### Data listing
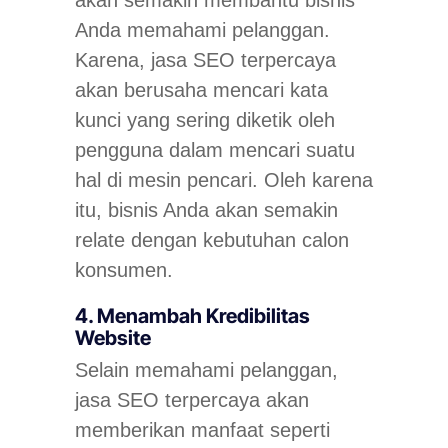
akan semakin membantu bisnis
Anda memahami pelanggan.
Karena, jasa SEO terpercaya
akan berusaha mencari kata
kunci yang sering diketik oleh
pengguna dalam mencari suatu
hal di mesin pencari. Oleh karena
itu, bisnis Anda akan semakin
relate
dengan kebutuhan calon
konsumen.
4. Menambah Kredibilitas
Website
Selain memahami pelanggan,
jasa SEO terpercaya akan
memberikan manfaat seperti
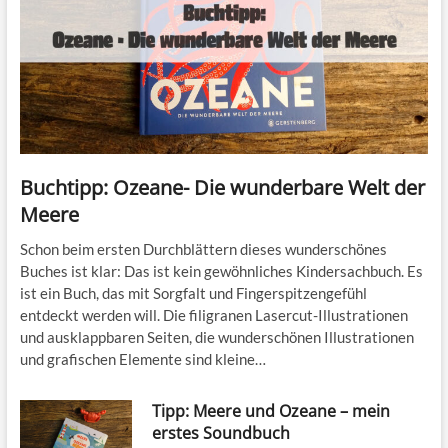
Buchtipp: Ozeane- Die wunderbare Welt der
Meere
Schon beim ersten Durchblättern dieses wunderschönes
Buches ist klar: Das ist kein gewöhnliches Kindersachbuch. Es
ist ein Buch, das mit Sorgfalt und Fingerspitzengefühl
entdeckt werden will. Die filigranen Lasercut-Illustrationen
und ausklappbaren Seiten, die wunderschönen Illustrationen
und grafischen Elemente sind kleine…
Tipp: Meere und Ozeane – mein
erstes Soundbuch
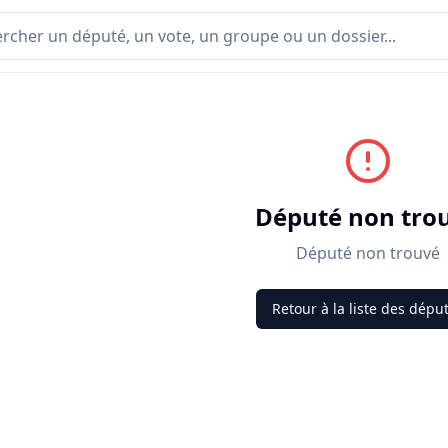
Député non tro
Député non trouvé
Retour à la liste des dépu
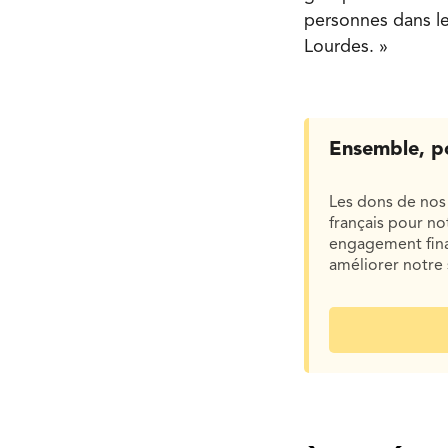
personnes dans le
Lourdes. »
Ensemble, p
Les dons de nos 
français pour n
engagement finan
améliorer notre 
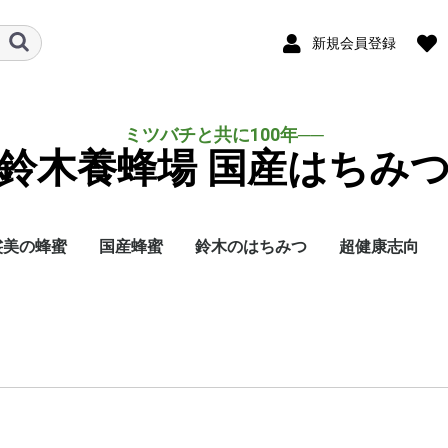
新規会員登録
ミツバチと共に100年──
鈴木養蜂場 国産はちみ
裟美の蜂蜜
国産蜂蜜
鈴木のはちみつ
超健康志向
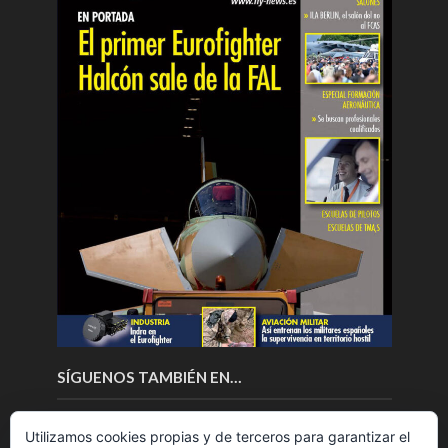
SÍGUENOS TAMBIÉN EN…
Utilizamos cookies propias y de terceros para garantizar el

### Exercise requirements
How many of the lines above contain the word "memahami"? Reply with the number only.

### Written response
2